Dass Ali Z. daran eine Mitschuld trage, muss daher aufwendig konstruiert werden. „Der Sachverhalt ist nicht immer so einfach und eindimensional“, sagt BAW-Anwalt Kaiser. Da Z. die Funktion des „Regionalverantwortlichen Nord-West“ gehabt habe, sei er ohnehin in die „kriminelle Vereinigung“ des PKK-Ablegers ERNK involviert gewesen, dem Erpressung und Körperverletzung von Landsleuten zur Last gelegt wird. „Es ist unerheblich, ob er selbst an Strafaktionen beteiligt war, es reicht eine Beteiligung am Verbandsleben aus.“ Und da der „Krisenstab“ der ERNK für den Fall von Öcalans Verhaftung die Order ausgegeben habe, „die Massen zu organisieren und im Ernstfall zu reagieren“, habe es sich bei der Aktion um „keinen spontanen Protest kurdischer Patrioten gehandelt“, schlussfolgert BAW-Anwalt Hausschild.

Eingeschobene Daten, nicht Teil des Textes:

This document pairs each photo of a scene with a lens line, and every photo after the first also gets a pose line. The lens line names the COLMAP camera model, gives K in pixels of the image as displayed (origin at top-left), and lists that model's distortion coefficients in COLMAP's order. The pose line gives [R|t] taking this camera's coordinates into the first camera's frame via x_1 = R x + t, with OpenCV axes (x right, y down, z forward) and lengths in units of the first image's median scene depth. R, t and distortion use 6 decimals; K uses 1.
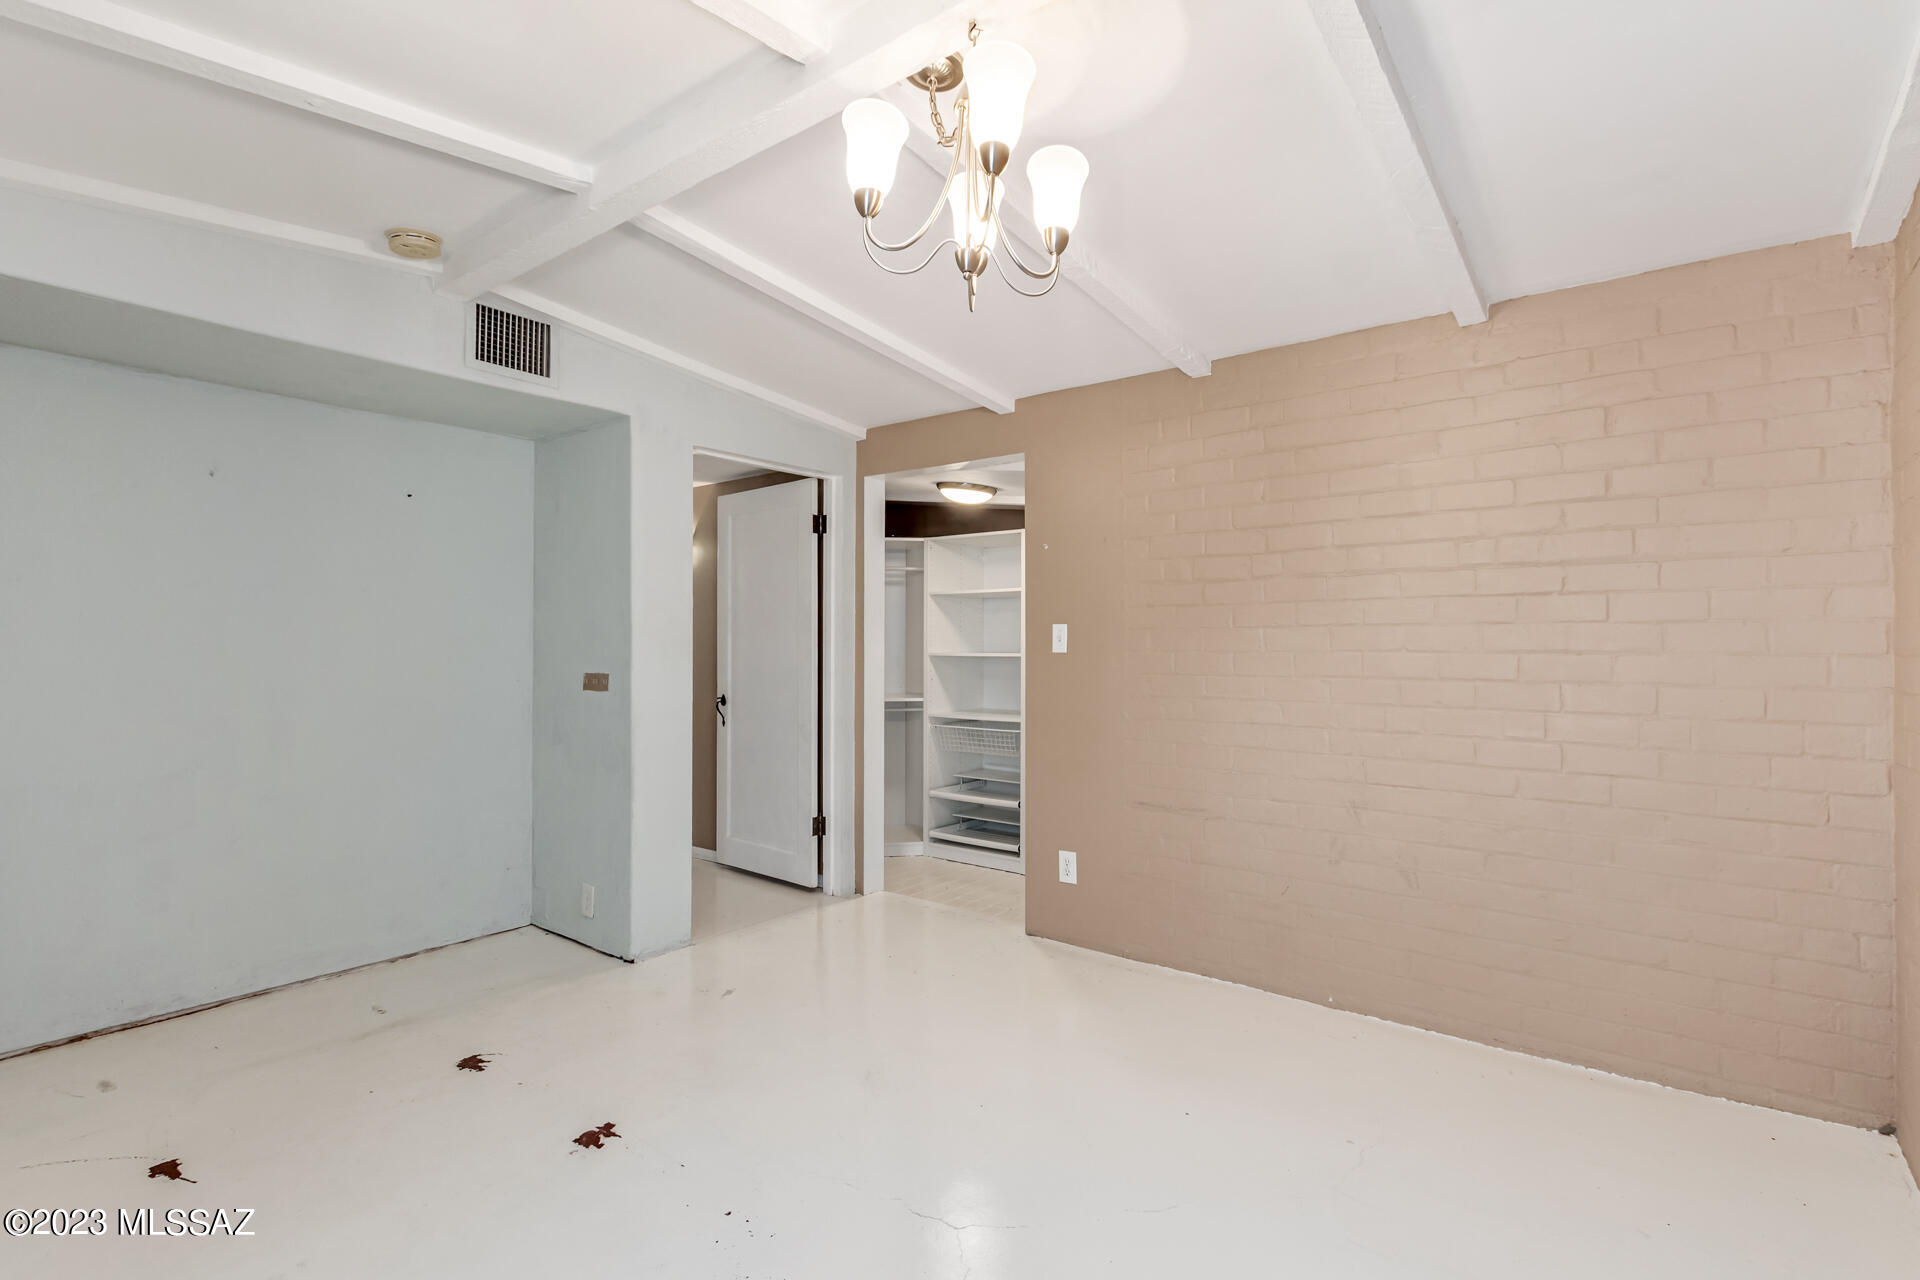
lens RADIAL K [[900.2, 0, 952.7], [0, 900.2, 627.1], [0, 0, 1]] dist [0.004772, -0.000288]
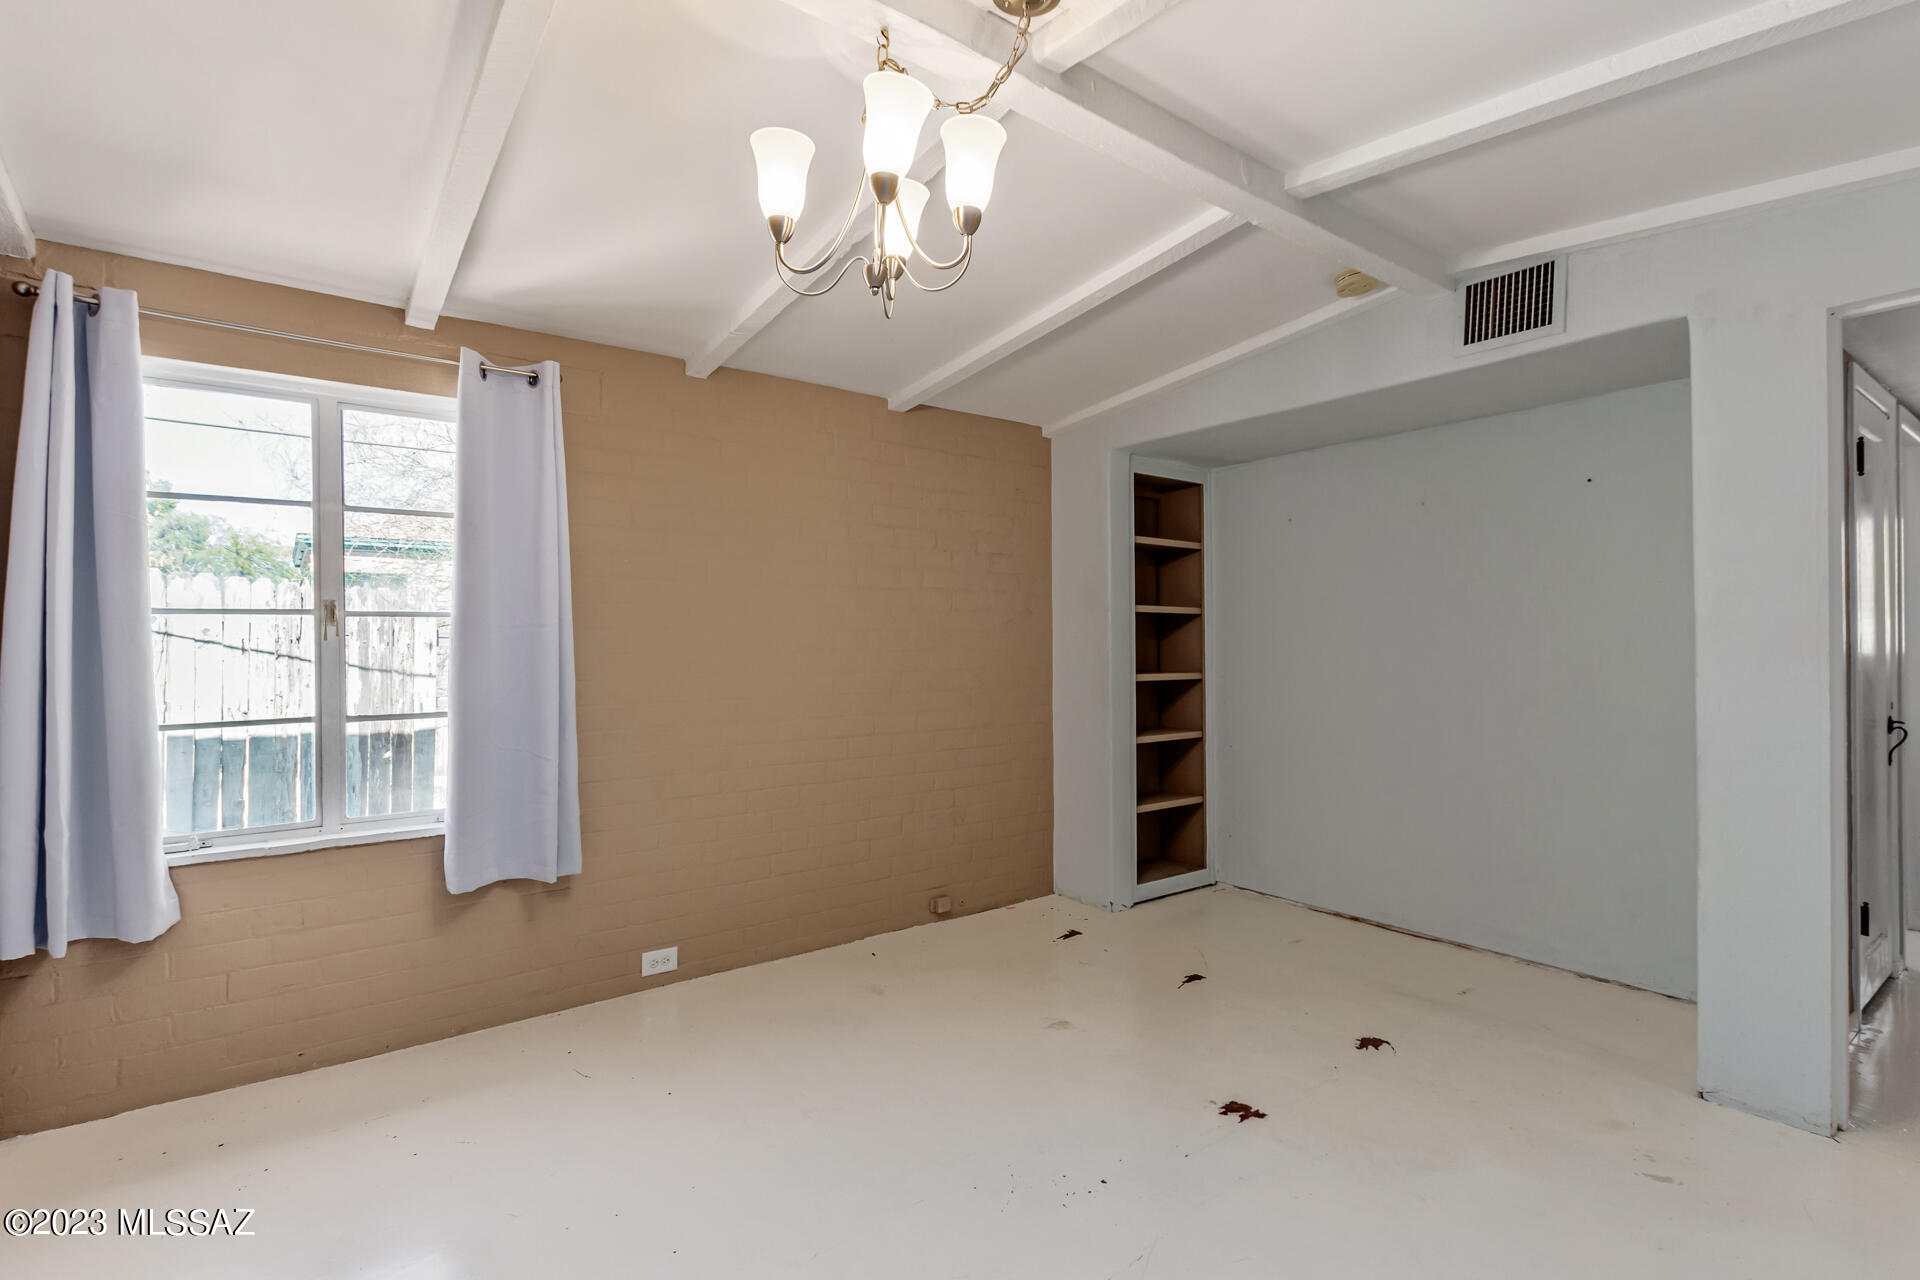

„Die Geiselnahme war zwar von dem Angeklagten nicht angeordet worden“, räumt Hausschild ein. „Der Angeklagte hat aber nichts unternommen, die Geiselnahme zu beenden, obwohl er die Befehlsgewalt gehabt hatte.“ Er sei daher wegen seiner kurzen Anwesentheit vor der Tür einer „sukzessiven Mitttäterschaft“ schuldig: „Er war vor Ort, die Tat fand durch andere statt.“

Schon zu Verhandlungsbeginn hatte der Vorsitzende Richter Ernst-Rainer Schudt den „rechtlichen Hinweis“ gegeben, dass die Vorkommnisse in der SPD-Zentrale auch als einfache Freiheitsberaubung gewertet werden könnten. Sielmann hatte wiederholt ausgesagt, dass er von den Kurden nicht mit Gewalt bedroht worden sei.

Die Verteidigung plädiert am Dienstag.